What the task requires
Write the data out in full and word for word. Do not include images.
%%
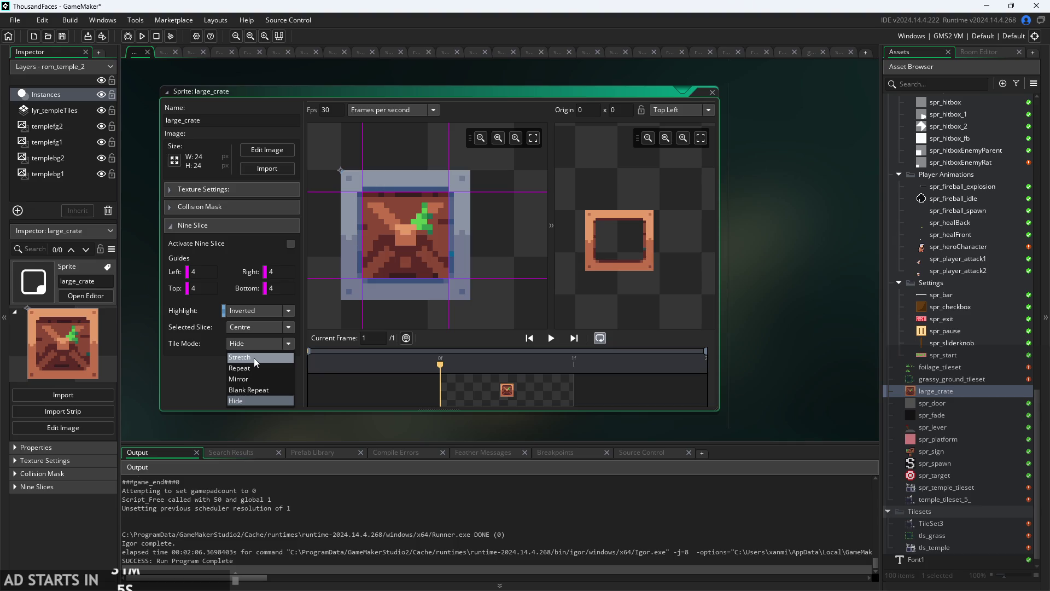
left_click(255, 357)
mouse_move(656, 270)
mouse_move(658, 281)
left_mouse_down()
mouse_move(649, 271)
mouse_move(661, 265)
mouse_move(684, 327)
mouse_move(645, 317)
mouse_move(654, 283)
mouse_move(679, 322)
mouse_move(654, 311)
mouse_move(648, 277)
left_mouse_up()
left_click(288, 343)
left_click(260, 372)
%%
Exercise answer
left_click(255, 357)
mouse_move(656, 270)
mouse_move(658, 281)
left_mouse_down()
mouse_move(649, 271)
mouse_move(661, 265)
mouse_move(684, 327)
mouse_move(645, 317)
mouse_move(654, 283)
mouse_move(679, 322)
mouse_move(654, 311)
mouse_move(648, 277)
left_mouse_up()
left_click(288, 343)
left_click(260, 372)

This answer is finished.